Collected data entries:

☆ ☆ ☆ ☆

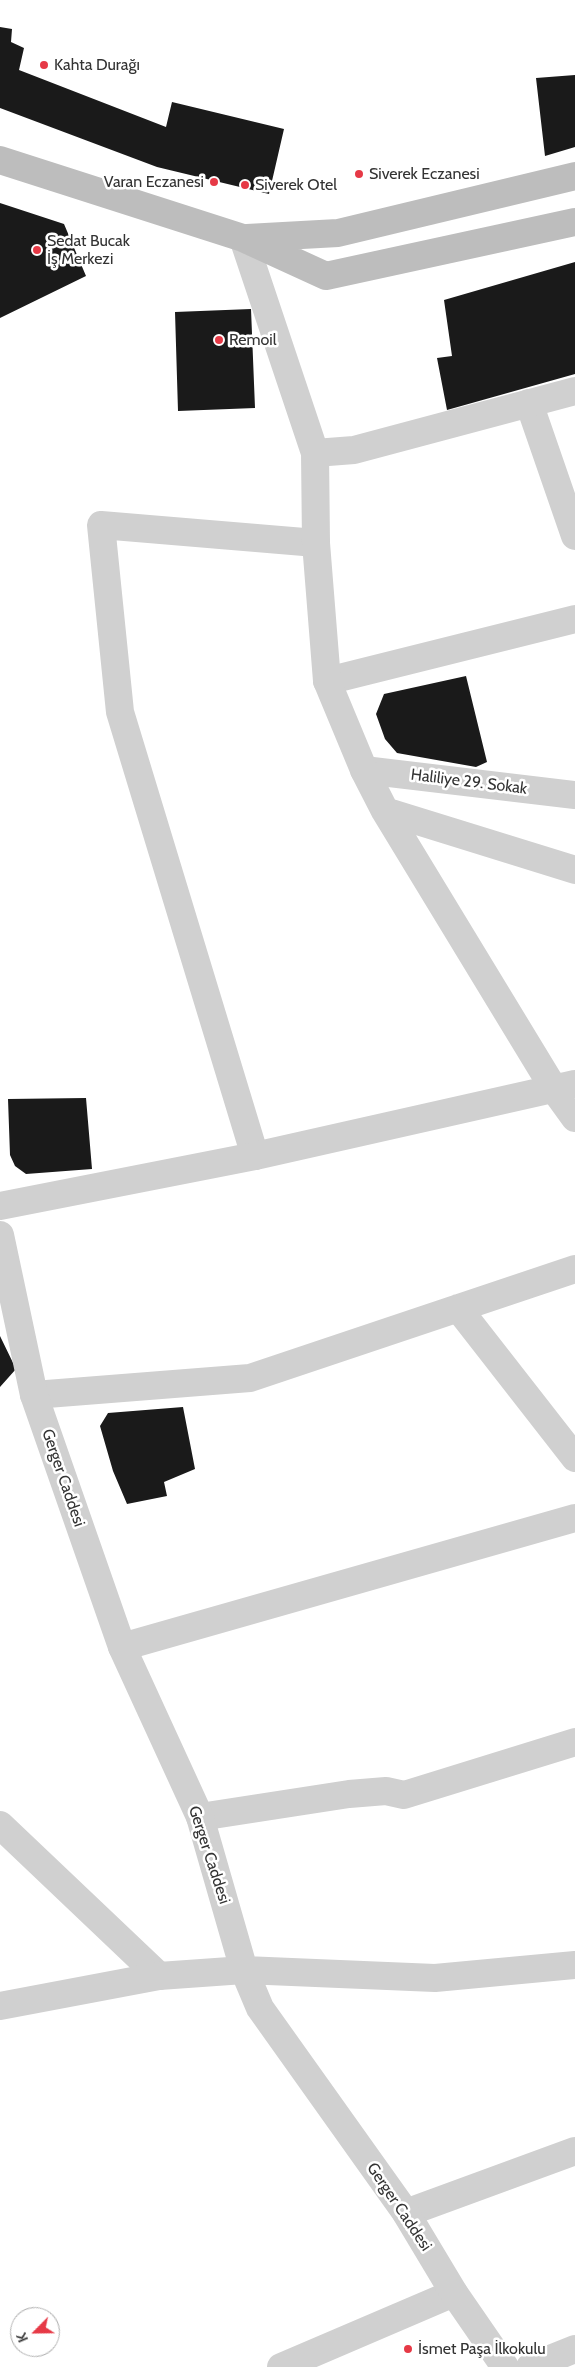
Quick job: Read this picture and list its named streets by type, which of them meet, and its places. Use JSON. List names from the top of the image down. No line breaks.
{"streets":{"street":["Haliliye 29. Sokak","Gerger Caddesi"]},"places":["Kahta Durağı","Siverek Eczanesi","Varan Eczanesi","Siverek Otel","Sedat Bucak İş Merkezi","Remoil","İsmet Paşa İlkokulu"],"north":"bottom left"}
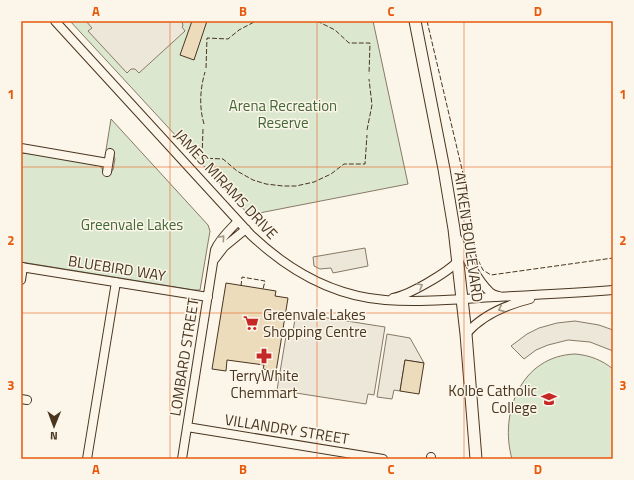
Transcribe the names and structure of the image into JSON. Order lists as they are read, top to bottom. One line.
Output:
{"streets":{"main road":["AITKEN BOULEVARD"],"street":["JAMES MIRAMS DRIVE","BLUEBIRD WAY","LOMBARD STREET","VILLANDRY STREET"]},"crossings":[["JAMES MIRAMS DRIVE","AITKEN BOULEVARD"],["JAMES MIRAMS DRIVE","LOMBARD STREET"],["BLUEBIRD WAY","LOMBARD STREET"],["LOMBARD STREET","VILLANDRY STREET"]],"parks":["Arena Recreation Reserve","Greenvale Lakes"],"places":{"supermarket":["Greenvale Lakes Shopping Centre"],"pharmacy":["TerryWhite Chemmart"],"school or university":["Kolbe Catholic College"]},"north":"bottom","grid":{"columns":["A","B","C","D"],"rows":["1","2","3"]}}
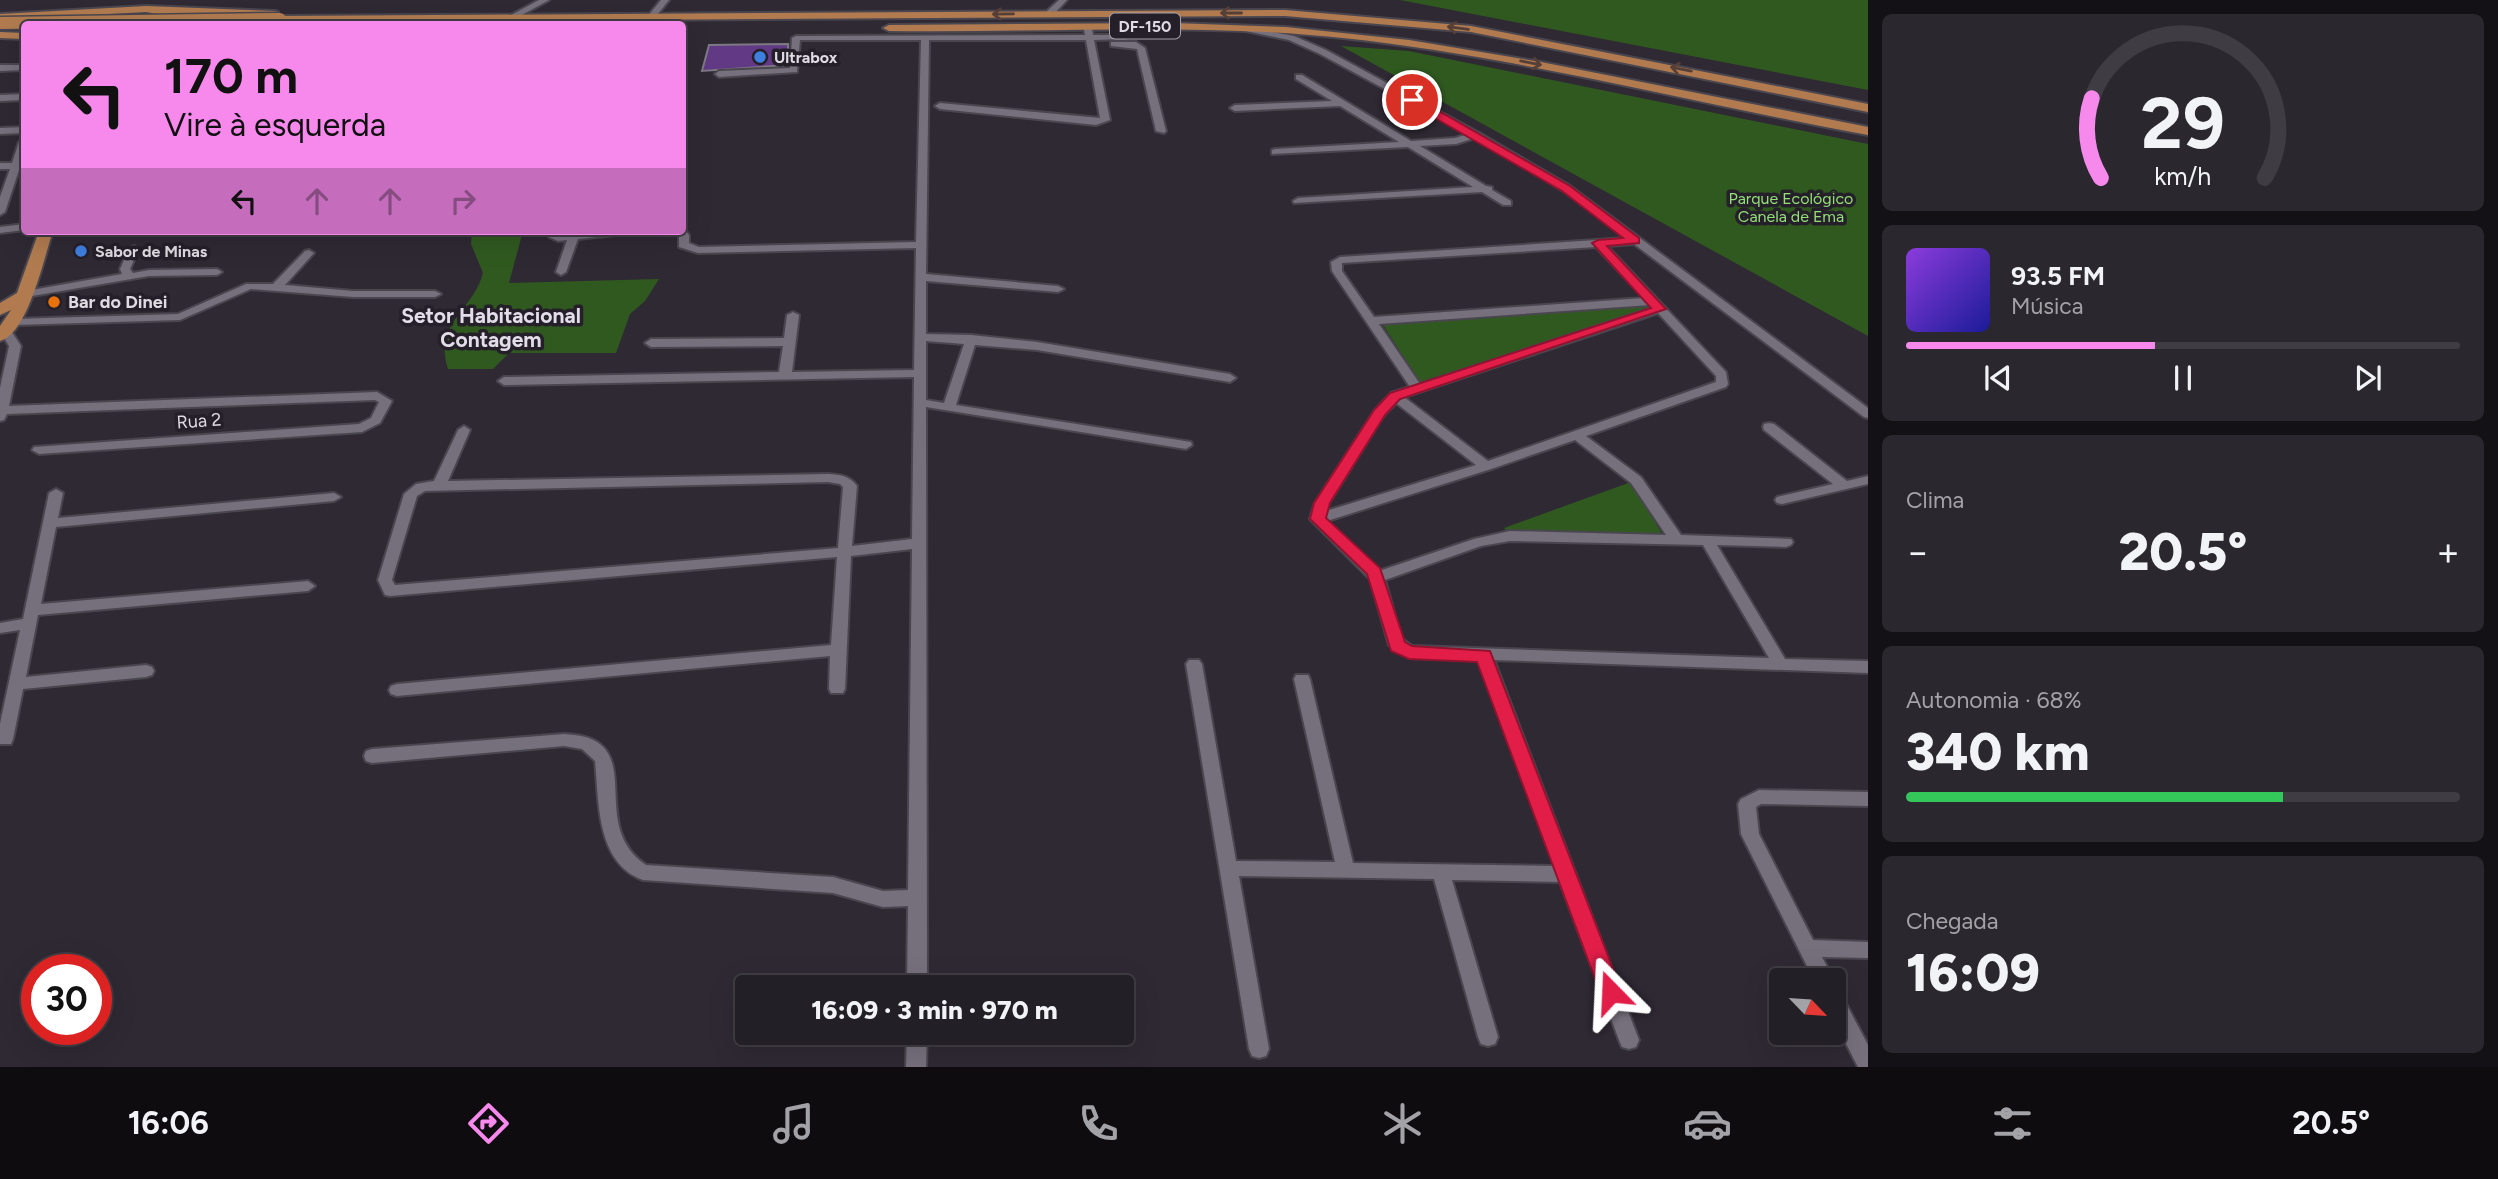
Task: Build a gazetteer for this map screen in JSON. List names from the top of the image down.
{
  "streets": {
    "main road": ["DF-150"],
    "street": ["Rua 2"]
  },
  "districts": ["Setor Habitacional Contagem"],
  "parks": ["Parque Ecológico Canela de Ema"],
  "places": ["Ultrabox", "Sabor de Minas", "Bar do Dinei"],
  "north": "bottom right",
  "page": {
    "turn": ["170 m", "Vire à esquerda"],
    "song": ["93.5 FM", "Música"],
    "tile": [
      "Clima",
      ["Autonomia · 68%", "340 km"],
      ["Chegada", "16:09"]
    ],
    "heat": ["−", "20.5°", "+"],
    "limit": "30",
    "trip": "16:09 · 3 min · 970 m",
    "tabs": ["16:06", "20.5°"],
    "gauge": ["29", "km/h"]
  }
}
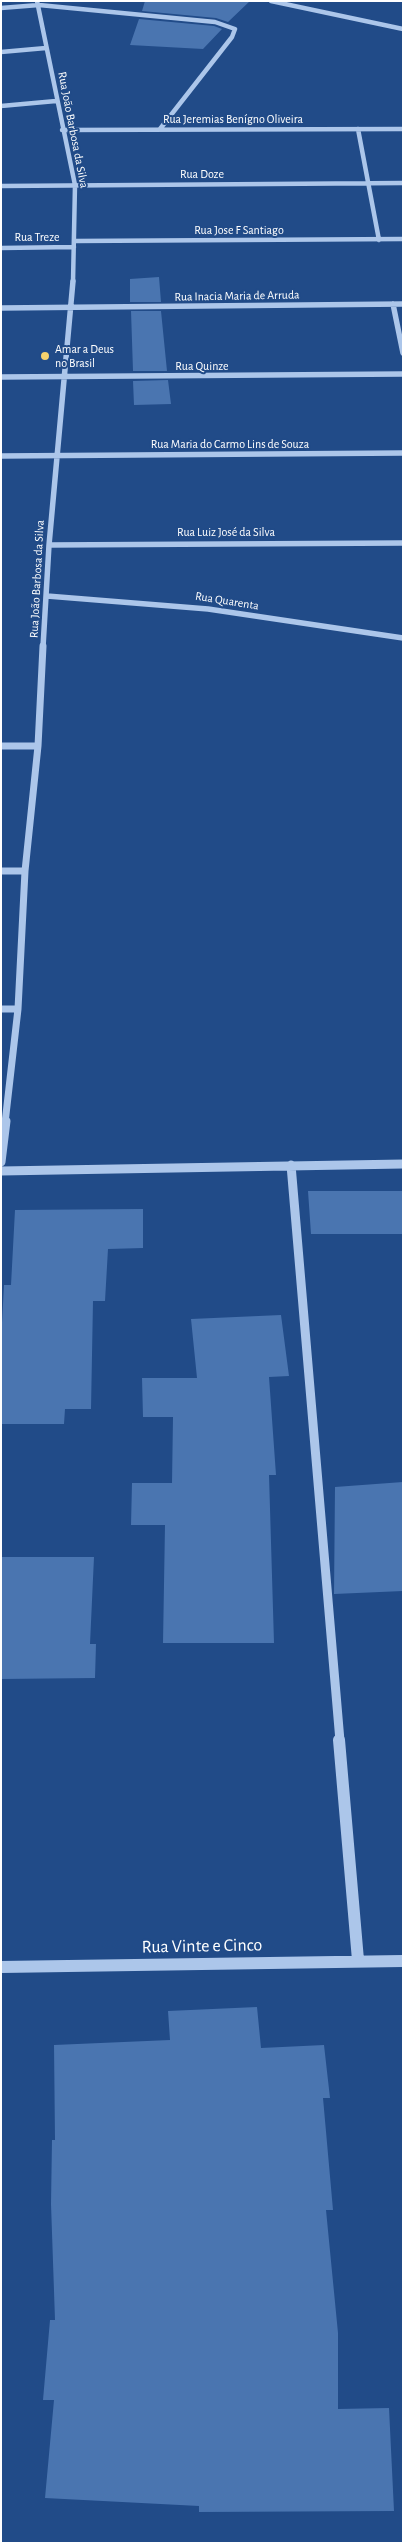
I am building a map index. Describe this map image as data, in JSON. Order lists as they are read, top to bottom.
{
  "streets": {
    "street": [
      "Rua Jeremias Benígno Oliveira",
      "Rua João Barbosa da Silva",
      "Rua Doze",
      "Rua Jose F Santiago",
      "Rua Treze",
      "Rua Inacia Maria de Arruda",
      "Rua Quinze",
      "Rua Maria do Carmo Lins de Souza",
      "Rua Luiz José da Silva",
      "Rua Quarenta",
      "Rua Vinte e Cinco"
    ]
  },
  "crossings": [
    ["Rua Jeremias Benígno Oliveira", "Rua João Barbosa da Silva"],
    ["Rua João Barbosa da Silva", "Rua Doze"],
    ["Rua João Barbosa da Silva", "Rua Jose F Santiago"],
    ["Rua João Barbosa da Silva", "Rua Treze"],
    ["Rua João Barbosa da Silva", "Rua Inacia Maria de Arruda"],
    ["Rua João Barbosa da Silva", "Rua Quinze"],
    ["Rua João Barbosa da Silva", "Rua Maria do Carmo Lins de Souza"],
    ["Rua João Barbosa da Silva", "Rua Luiz José da Silva"],
    ["Rua João Barbosa da Silva", "Rua Quarenta"],
    ["Rua Jose F Santiago", "Rua Treze"]
  ],
  "places": ["Amar a Deus no Brasil"]
}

☆ ☆ ☆ ☆

For this exercise, please reproduce the records above exactly and drop the images.

• Written reply
Quick job: Read this picture and list its named streets by type, which of them meet, and its places. Use JSON. List names from the top of the image down. No line breaks.
{"streets":{"street":["Haliliye 29. Sokak","Gerger Caddesi"]},"places":["Kahta Durağı","Siverek Eczanesi","Varan Eczanesi","Siverek Otel","Sedat Bucak İş Merkezi","Remoil","İsmet Paşa İlkokulu"],"north":"bottom left"}
Transcribe the names and structure of the image into JSON. Order lists as they are read, top to bottom. One line.
Output:
{"streets":{"main road":["AITKEN BOULEVARD"],"street":["JAMES MIRAMS DRIVE","BLUEBIRD WAY","LOMBARD STREET","VILLANDRY STREET"]},"crossings":[["JAMES MIRAMS DRIVE","AITKEN BOULEVARD"],["JAMES MIRAMS DRIVE","LOMBARD STREET"],["BLUEBIRD WAY","LOMBARD STREET"],["LOMBARD STREET","VILLANDRY STREET"]],"parks":["Arena Recreation Reserve","Greenvale Lakes"],"places":{"supermarket":["Greenvale Lakes Shopping Centre"],"pharmacy":["TerryWhite Chemmart"],"school or university":["Kolbe Catholic College"]},"north":"bottom","grid":{"columns":["A","B","C","D"],"rows":["1","2","3"]}}
Task: Build a gazetteer for this map screen in JSON. List names from the top of the image down.
{
  "streets": {
    "main road": ["DF-150"],
    "street": ["Rua 2"]
  },
  "districts": ["Setor Habitacional Contagem"],
  "parks": ["Parque Ecológico Canela de Ema"],
  "places": ["Ultrabox", "Sabor de Minas", "Bar do Dinei"],
  "north": "bottom right",
  "page": {
    "turn": ["170 m", "Vire à esquerda"],
    "song": ["93.5 FM", "Música"],
    "tile": [
      "Clima",
      ["Autonomia · 68%", "340 km"],
      ["Chegada", "16:09"]
    ],
    "heat": ["−", "20.5°", "+"],
    "limit": "30",
    "trip": "16:09 · 3 min · 970 m",
    "tabs": ["16:06", "20.5°"],
    "gauge": ["29", "km/h"]
  }
}
I am building a map index. Describe this map image as data, in JSON. Order lists as they are read, top to bottom.
{
  "streets": {
    "street": [
      "Rua Jeremias Benígno Oliveira",
      "Rua João Barbosa da Silva",
      "Rua Doze",
      "Rua Jose F Santiago",
      "Rua Treze",
      "Rua Inacia Maria de Arruda",
      "Rua Quinze",
      "Rua Maria do Carmo Lins de Souza",
      "Rua Luiz José da Silva",
      "Rua Quarenta",
      "Rua Vinte e Cinco"
    ]
  },
  "crossings": [
    ["Rua Jeremias Benígno Oliveira", "Rua João Barbosa da Silva"],
    ["Rua João Barbosa da Silva", "Rua Doze"],
    ["Rua João Barbosa da Silva", "Rua Jose F Santiago"],
    ["Rua João Barbosa da Silva", "Rua Treze"],
    ["Rua João Barbosa da Silva", "Rua Inacia Maria de Arruda"],
    ["Rua João Barbosa da Silva", "Rua Quinze"],
    ["Rua João Barbosa da Silva", "Rua Maria do Carmo Lins de Souza"],
    ["Rua João Barbosa da Silva", "Rua Luiz José da Silva"],
    ["Rua João Barbosa da Silva", "Rua Quarenta"],
    ["Rua Jose F Santiago", "Rua Treze"]
  ],
  "places": ["Amar a Deus no Brasil"]
}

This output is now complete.